• **WHAT THE TASK ASKS**: Count the lines in the material below that contain the string "Europa", and give only the number.

(Data items)
+ + + + + + +

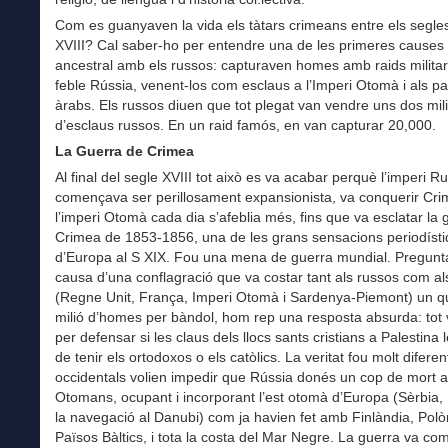
Com es guanyaven la vida els tàtars crimeans entre els segles
XVIII? Cal saber-ho per entendre una de les primeres causes 
ancestral amb els russos: capturaven homes amb raids militar
feble Rússia, venent-los com esclaus a l’Imperi Otomà i als p
àrabs. Els russos diuen que tot plegat van vendre uns dos mil
d’esclaus russos. En un raid famós, en van capturar 20,000.
La Guerra de Crimea
Al final del segle XVIII tot això es va acabar perquè l’imperi R
començava ser perillosament expansionista, va conquerir Cri
l’imperi Otomà cada dia s’afeblia més, fins que va esclatar la 
Crimea de 1853-1856, una de les grans sensacions periodíst
d’Europa al S XIX. Fou una mena de guerra mundial. Pregunta
causa d’una conflagració que va costar tant als russos com als
(Regne Unit, França, Imperi Otomà i Sardenya-Piemont) un q
milió d’homes per bàndol, hom rep una resposta absurda: tot
per defensar si les claus dels llocs sants cristians a Palestina 
de tenir els ortodoxos o els catòlics. La veritat fou molt diferent
occidentals volien impedir que Rússia donés un cop de mort a
Otomans, ocupant i incorporant l’est otomà d’Europa (Sèrbia
la navegació al Danubi) com ja havien fet amb Finlàndia, Polòn
Països Bàltics, i tota la costa del Mar Negre. La guerra va co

+ + + + + + +

• **ANSWER FOR THIS EXERCISE**: 2